I decided to take a crack at writing my own 4x4x4 solving program. If anyone else has started on such a program, or if one is already in existence, please let me know if I am re-inventing the wheel. I am taking some of my chess code and adapting it for a fast bit-move generator that should outperform matrix calculations.

For example, you can replace 4 separate matrix swaps with bit-AND/bit-OR operations that should execute much more quickly.

U+ keeps the down face the same, and F[1]=R[1], F[2]=R[2], F[3]=R[3], and F[4]=R[4].

Likewise R[n]=B[N] for N = 1 to 4, and B[N]=L[N] and L[N]= the original F[N], so you need to "copy" the 4 front cubes before swapping them to the right.

There is a mathematical/coding trick to do all of these "swaps" with just one operation.

You lay out the 16 cubes per face as bits such as 0000 for cube 1, which means you have 2 cubes/byte.

The upper 4 bits = cube 1, the lower 4 bits = cube 2, etc.
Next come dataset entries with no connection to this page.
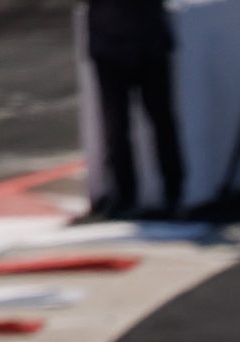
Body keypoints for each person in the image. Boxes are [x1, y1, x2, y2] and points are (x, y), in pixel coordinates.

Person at [85, 0, 186, 220]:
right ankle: (132, 194)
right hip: (119, 42)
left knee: (155, 122)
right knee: (121, 126)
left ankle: (168, 193)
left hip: (139, 41)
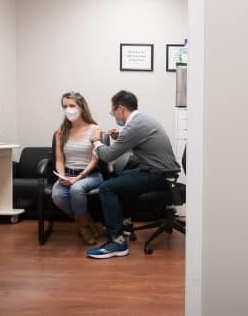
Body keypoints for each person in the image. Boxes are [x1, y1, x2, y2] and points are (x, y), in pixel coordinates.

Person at [87, 90, 180, 259]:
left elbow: (107, 155)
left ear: (120, 108)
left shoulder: (135, 125)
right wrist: (120, 136)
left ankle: (117, 242)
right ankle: (125, 224)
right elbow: (139, 141)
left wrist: (96, 141)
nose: (113, 114)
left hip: (159, 176)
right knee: (119, 178)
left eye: (113, 111)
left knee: (106, 188)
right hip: (163, 173)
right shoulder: (142, 120)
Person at [51, 91, 103, 245]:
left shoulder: (95, 129)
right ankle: (86, 221)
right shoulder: (61, 132)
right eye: (65, 106)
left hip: (90, 175)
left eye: (72, 105)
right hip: (67, 174)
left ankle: (83, 229)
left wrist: (79, 177)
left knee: (76, 189)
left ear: (81, 107)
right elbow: (59, 160)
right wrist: (62, 176)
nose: (68, 110)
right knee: (57, 196)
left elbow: (95, 158)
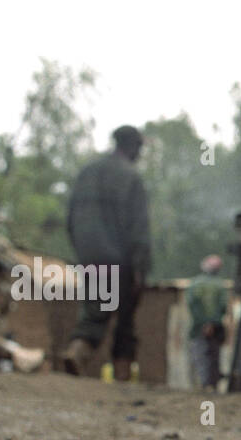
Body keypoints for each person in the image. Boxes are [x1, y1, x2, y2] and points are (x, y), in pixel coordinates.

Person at [62, 125, 151, 381]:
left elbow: (70, 219)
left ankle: (77, 351)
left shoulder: (87, 172)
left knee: (94, 311)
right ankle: (121, 377)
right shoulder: (131, 177)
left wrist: (83, 252)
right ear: (133, 147)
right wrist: (140, 269)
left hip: (90, 256)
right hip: (121, 260)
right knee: (125, 321)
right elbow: (139, 229)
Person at [187, 255, 228, 390]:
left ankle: (205, 385)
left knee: (201, 357)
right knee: (213, 357)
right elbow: (222, 307)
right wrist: (211, 323)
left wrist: (204, 323)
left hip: (199, 327)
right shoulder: (220, 285)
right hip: (215, 328)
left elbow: (193, 305)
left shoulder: (195, 284)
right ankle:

You need 8 bytes, a single long long integer, to store a cube face.

So the new F face after a U+ becomes f_face_variable = (f_face_variable & FFFF000000000000) | (r_face_variable & 0000FFFFFFFFFFFFFFFF);

You replace 4 swaps with only one statement that operates on two 8-byte variables and two 8-byte hexadecimal constants. It's very fast.

When you move just the f slice clockwise (by itself) the math is f_slice_variable = (f_slice_variable & 0000FFFF00000000) | (r_slice_variable & FFFF0000FFFFFFFF);

I am using procedure pointers to speed up the solve by eliminating all of the IF branchpoints that could result.

I just encode the moves as triplets, like F+, F-, and F2, then I make sure no subsequent move would undo the most recent move, or add to it in the same fashion.

So the program won't do F+ F- and think that is a valid "depth 2" position. Nor will it do F2 F+ or F2 F- back to back.

It will allow F+ T+ F+ though, as it should, etc.

I still have to code the notation part. I entered a random 10-move scramble and it found the answer pretty quickly.

I just had no way to see the answer